En el camino se avistaba un quitrín que brillaba con el sol que ya se iba tornando rojo en el horizonte. Los caballos negros también relucían por el sudor y el galope.
Elina se zarandeaba con los baches y saltos que debía soportar en el asiento. Un suave temor la envolvía. ¿Encontraría a la madrina Arcelia y al tío Bernardo?
Había salido de la hacienda durante los primeros rumores de la revolución, ellos la empujaron que viajara a la tierra de sus antepasados. Allá en la casa de piedra en la que vivieron sus abuelos paternos estaría a salvo. Partió muy joven, apenas con dieciséis años. Ahora ya había pasado los veinte y se sentía madura para atravesar todas las vicisitudes que le deparara el destino. A los lejos avistó la vieja casa con las altas chimeneas renegridas por los años. Los árboles estaban enormes y el camino desastroso, lleno de piedras y ramas caídas, que dejaran saltando el quitrín.
Cuando se vio muy cerca miró con amor la gruesa figura del tío, que miraba el reloj con los ojos tan cerca que comprendió que apenas veía. Atrás delgadísima su madrina y cinco perros reumáticos que afónicos ladraban como para hacer un coro de recepción. Los dejó cachorros y estaban viejos y desdentados. Los amó. A su historia no podía restarle esos recuerdos amorosos de la infancia.
Llegó, descendió del coche y apareció el anciano Alfonso arrastrando una pierna que tomó las riendas y recibió los bolsos con los pocos valores que traía. Elina, volvía a su tierra con muchas esperanzas. Su vida, allá lejos, había sido tranquila pero con su trabajo de institutriz; monótona y sin poder dedicarse a sus sueños.
De muchacha soñaba con ser actriz. ¡Imposible con la revolución!
Los abrazos y besos la dejaron mareada. Los perros le habían mordisqueado los tobillos con sus mandíbulas flojas y estaba impresionada; la habían reconocido.
Ingresaron a la gran recepción donde el hogar entibiaba las pedreras de paredes húmedas y añejas. Un olor penetrante y agrio a col hervido y a carne de conejo, llenó sus pulmones acostumbrados al salitre del mar, allá en su refugio.
Su madrina la miraba con arrobo y el tío sacaba sus viejos lentes y los limpiaba tratando de tener una visión más clara de su muchacha. Perezoso un gato blanco se acercó, la olfateó y se restregó en sus piernas cubiertas por medias de algodón indio.
Estaba cansada y hambrienta. La jovencita que traía una bandeja con comida y limonada, era una cara nueva en ese momento. ¡No la conozco, pero es igual a Clarita, la cocinera! Tomó de la mano de la niña la copa con líquido y bebió a fondo. Tomó un trozo de pastel con perfume a salvia y a tomillo. Era conejo desmenuzado y tierno. La chica la miraba asombrada. Era la nueva “señora” de la casa. Supo que se llamaba Carla y que era hija de Alfonso y Clara. Una doncella de cabello naranja que escapaba de la cofia con desorden, ojos de un celeste profundo como el agua del mar y arrebol en las mejillas llenas de pecas. ¡Hermosa!
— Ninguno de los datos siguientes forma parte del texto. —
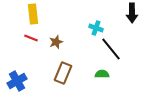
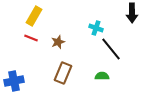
yellow rectangle: moved 1 px right, 2 px down; rotated 36 degrees clockwise
brown star: moved 2 px right
green semicircle: moved 2 px down
blue cross: moved 3 px left; rotated 18 degrees clockwise
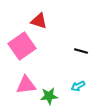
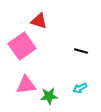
cyan arrow: moved 2 px right, 2 px down
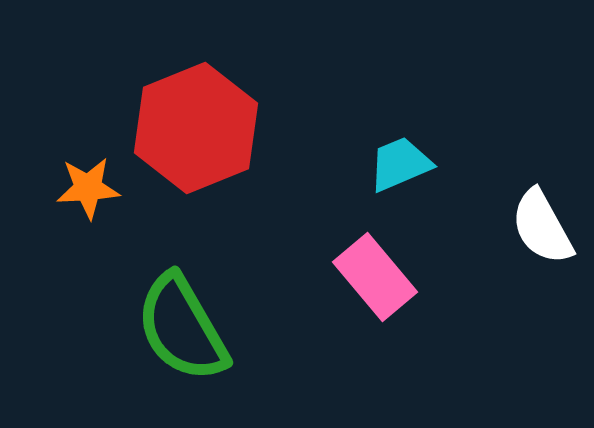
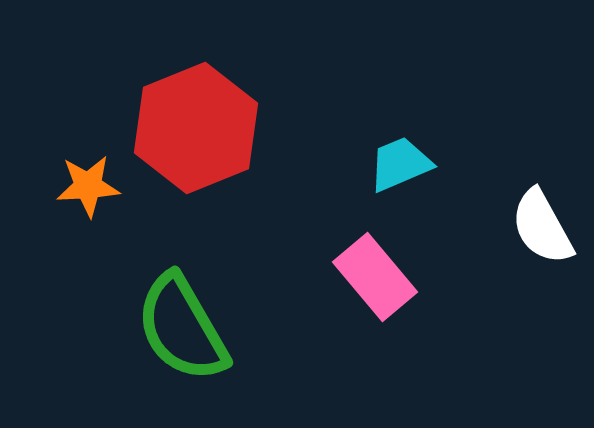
orange star: moved 2 px up
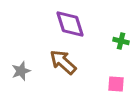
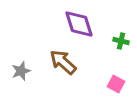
purple diamond: moved 9 px right
pink square: rotated 24 degrees clockwise
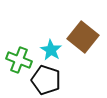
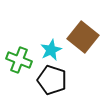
cyan star: rotated 15 degrees clockwise
black pentagon: moved 6 px right
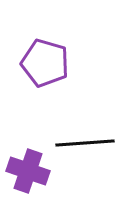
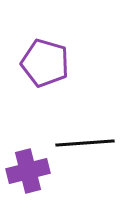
purple cross: rotated 33 degrees counterclockwise
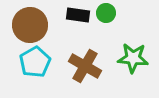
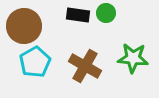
brown circle: moved 6 px left, 1 px down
Comenzaron los relatos vividos en la época de su ausencia, los soldados saqueando los gallineros y conejeras, matando los cerdos y ciervos del bosque para alimentarse.
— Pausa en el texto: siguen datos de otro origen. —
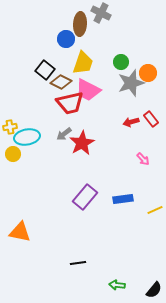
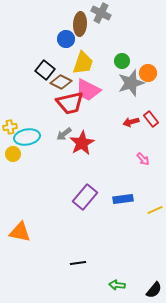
green circle: moved 1 px right, 1 px up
Escondida estaba Carla en esa época, era pequeña pero en la gran casa no pudieron encontrarla. Se llevaron la platería y hasta los retratos de los antepasados. Quemaron muebles y libros, pero sobrevivimos, dijo el tío carraspeando.
Ahora hay que comenzar todo desde el principio. ¡Adiós a los sueños de Elina! Volvería todo a los antiguos ritos familiares, a restaurar cada rincón y cada cosa perdida. A la monótona vida de los ancianos que la salvaron de una guerra.